━━━━━ KUTIPAN SUMBER

Oleh: Moh. Andhy Maulana

Mahasiswa PPS Prodi MSDM Unkhair

_______
MASALAH pengelolaan sampah merupakan tantangan serius yang dihadapi oleh banyak kota di Indonesia, termasuk Kota Ternate. Seiring dengan pertumbuhan penduduk, pesatnya aktivitas ekonomi, serta perubahan pola konsumsi masyarakat, volume sampah terus meningkat dari waktu ke waktu. Tanpa penanganan yang baik dan sistematis, sampah dapat menimbulkan berbagai dampak negatif, mulai dari pencemaran lingkungan, gangguan kesehatan, hingga penurunan kualitas hidup masyarakat secara keseluruhan (Kementerian Lingkungan Hidup dan Kehutanan, 2021).

Dalam konteks ini, keberhasilan pengelolaan sampah tidak hanya bergantung pada infrastruktur fisik seperti armada pengangkut, tempat pembuangan akhir (TPA), atau fasilitas daur ulang. Faktor manusia atau sumber daya manusia (SDM) justru menjadi penentu utama yang sering kali luput dari perhatian. SDM yang profesional, kompeten, dan berkomitmen tinggi merupakan elemen kunci dalam membangun sistem pengelolaan sampah yang efektif, efisien, dan berkelanjutan (UNEP, 2016).

━━━━━━━━━━
━━━━━ DATA YANG DITAMPILKAN

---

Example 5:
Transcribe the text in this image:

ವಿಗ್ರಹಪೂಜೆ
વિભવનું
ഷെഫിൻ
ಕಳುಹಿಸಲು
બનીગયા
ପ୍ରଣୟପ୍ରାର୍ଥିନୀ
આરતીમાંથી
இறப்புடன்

━━━━━━━━━━

* [PETUNJUK PENGERJAAN]
1. Tentukan apakah setiap pernyataan berikut sesuai dengan teks tentang pengelolaan sampah, lalu jawab ya atau tidak beserta kutipan persis dari teks yang menentukan jawabannya. (a) Volume sampah terus meningkat dari waktu ke waktu. (b) Keberhasilan pengelolaan sampah hanya bergantung pada infrastruktur fisik. (c) Faktor sumber daya manusia sering kali luput dari perhatian.
2. Tuliskan kembali tanpa perubahan bagian teks tentang pengelolaan sampah yang dimulai dengan "Oleh: Moh. Andhy" dan terus hingga "dan Kehutanan, 2021).".

* [JAWABAN SETIAP TUGAS]
1.
(a) Ya: "volume sampah terus meningkat dari waktu ke waktu"
(b) Tidak: "keberhasilan pengelolaan sampah tidak hanya bergantung pada infrastruktur fisik"
(c) Ya: "Faktor manusia atau sumber daya manusia (SDM) justru menjadi penentu utama yang sering kali luput dari perhatian"

2.
Oleh: Moh. Andhy Maulana

Mahasiswa PPS Prodi MSDM Unkhair

_______
MASALAH pengelolaan sampah merupakan tantangan serius yang dihadapi oleh banyak kota di Indonesia, termasuk Kota Ternate. Seiring dengan pertumbuhan penduduk, pesatnya aktivitas ekonomi, serta perubahan pola konsumsi masyarakat, volume sampah terus meningkat dari waktu ke waktu. Tanpa penanganan yang baik dan sistematis, sampah dapat menimbulkan berbagai dampak negatif, mulai dari pencemaran lingkungan, gangguan kesehatan, hingga penurunan kualitas hidup masyarakat secara keseluruhan (Kementerian Lingkungan Hidup dan Kehutanan, 2021).